1
POTENSI METABOLIT SEKUNDER ISOLAT BAKTERI RJP DALAM MENGHAMBAT PERTUMBUHAN Aspergillus flavus
Duniaji, A.S., N.W. Wisaniyasa dan N.N. Puspawati
Program Studi Ilmu dan Teknologi Pangan Fakultas Teknologi Pertanian Universitas Udayana Email : [email protected]
ABSTRAK
Penelitian dengan judul potensi metabolit sekunder isolat bakteri RJP dalam menghambat pertumbuhan aspergillus flavus bertujuan untuk memperoleh ekstrak metabolit sekunder dari isolat bakteri terpilih yang diisolasi dari rhizosfer tanaman jagung sebagai penghambat pertumbuhan A.flavus dan memperoleh ekstrak metabolit sekunder yang aman dipergunakan dalam mengendalikan A. flavus dengan melakukan uji toksisitas (LD50) pada hewan uji tikus.

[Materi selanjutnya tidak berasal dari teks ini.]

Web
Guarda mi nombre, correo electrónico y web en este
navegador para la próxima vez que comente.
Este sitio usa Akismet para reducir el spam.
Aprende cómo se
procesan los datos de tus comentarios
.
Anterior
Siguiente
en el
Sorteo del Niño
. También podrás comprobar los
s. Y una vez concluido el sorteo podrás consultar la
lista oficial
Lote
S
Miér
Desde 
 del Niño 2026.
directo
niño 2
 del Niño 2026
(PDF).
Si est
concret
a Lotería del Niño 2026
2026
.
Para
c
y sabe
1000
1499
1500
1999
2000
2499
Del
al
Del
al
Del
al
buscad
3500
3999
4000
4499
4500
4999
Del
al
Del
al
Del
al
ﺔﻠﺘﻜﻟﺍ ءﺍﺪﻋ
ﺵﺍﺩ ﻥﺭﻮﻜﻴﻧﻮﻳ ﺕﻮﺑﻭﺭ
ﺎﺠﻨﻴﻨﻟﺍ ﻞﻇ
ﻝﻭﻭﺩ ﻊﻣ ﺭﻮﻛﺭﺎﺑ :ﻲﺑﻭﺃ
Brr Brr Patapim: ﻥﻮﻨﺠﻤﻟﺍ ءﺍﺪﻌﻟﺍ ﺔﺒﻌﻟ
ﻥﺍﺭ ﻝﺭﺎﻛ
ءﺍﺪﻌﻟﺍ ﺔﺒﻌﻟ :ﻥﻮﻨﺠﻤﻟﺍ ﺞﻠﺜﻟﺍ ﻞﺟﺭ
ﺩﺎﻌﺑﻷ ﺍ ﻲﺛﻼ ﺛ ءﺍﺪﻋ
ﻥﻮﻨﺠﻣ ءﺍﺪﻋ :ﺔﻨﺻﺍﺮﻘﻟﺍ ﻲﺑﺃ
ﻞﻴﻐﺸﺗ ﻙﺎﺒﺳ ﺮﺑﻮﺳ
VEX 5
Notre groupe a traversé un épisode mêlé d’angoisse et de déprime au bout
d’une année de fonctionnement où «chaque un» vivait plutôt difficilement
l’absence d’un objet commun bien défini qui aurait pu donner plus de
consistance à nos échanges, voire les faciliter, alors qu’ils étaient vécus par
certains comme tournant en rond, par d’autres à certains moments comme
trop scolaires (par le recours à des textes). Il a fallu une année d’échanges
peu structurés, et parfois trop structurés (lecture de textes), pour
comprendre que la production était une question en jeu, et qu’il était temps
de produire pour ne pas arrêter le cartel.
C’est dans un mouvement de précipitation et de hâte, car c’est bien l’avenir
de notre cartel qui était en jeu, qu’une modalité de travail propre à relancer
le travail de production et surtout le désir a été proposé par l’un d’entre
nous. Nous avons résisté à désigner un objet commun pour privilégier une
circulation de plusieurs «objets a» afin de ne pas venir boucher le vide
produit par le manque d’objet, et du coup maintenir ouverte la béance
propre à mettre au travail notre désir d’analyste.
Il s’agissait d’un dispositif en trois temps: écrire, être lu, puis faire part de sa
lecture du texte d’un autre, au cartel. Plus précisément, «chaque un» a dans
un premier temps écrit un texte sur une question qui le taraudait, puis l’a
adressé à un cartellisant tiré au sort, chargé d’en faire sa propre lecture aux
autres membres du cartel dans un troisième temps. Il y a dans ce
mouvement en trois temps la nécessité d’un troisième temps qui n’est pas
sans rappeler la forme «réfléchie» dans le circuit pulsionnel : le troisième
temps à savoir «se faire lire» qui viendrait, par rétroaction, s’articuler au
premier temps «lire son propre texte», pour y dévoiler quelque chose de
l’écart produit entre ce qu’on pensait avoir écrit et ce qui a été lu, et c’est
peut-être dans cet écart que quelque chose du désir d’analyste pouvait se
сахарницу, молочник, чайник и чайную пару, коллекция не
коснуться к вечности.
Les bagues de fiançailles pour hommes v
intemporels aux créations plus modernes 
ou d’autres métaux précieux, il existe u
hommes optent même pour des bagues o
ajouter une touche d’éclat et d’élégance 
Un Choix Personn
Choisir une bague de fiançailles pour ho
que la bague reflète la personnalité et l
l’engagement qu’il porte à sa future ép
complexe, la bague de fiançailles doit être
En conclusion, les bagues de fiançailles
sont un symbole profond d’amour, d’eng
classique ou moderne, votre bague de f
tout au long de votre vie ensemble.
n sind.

Metode ekstraksi metabolit sekunder diperoleh dengan cara isolat bakteri terpilih (RJP, RJS dan RJG) sebagai penghambat A. flavus ditumbuhkan pada media Nutrient Agar (NA) selama 5 hari pada suhu 25±2oC. Bakteri yang telah dibiakan pada cawan petri diambil dan dipisahkan dengan menggunakan cork borer diameter 5 mm dan sebanyak 5 buah dimasukan pada setiap botol Erlenmeyer ukuran 250 ml yang diisi dengan media Nutrient Broth (NB) sebanyak 150 ml.
selanjutnya di shaker dengan suhu 28 ±2oC pada kecepatan 125 rpm selama 8 hari dan dipanen pada hari ke 2, 4, 6 dan ke 8.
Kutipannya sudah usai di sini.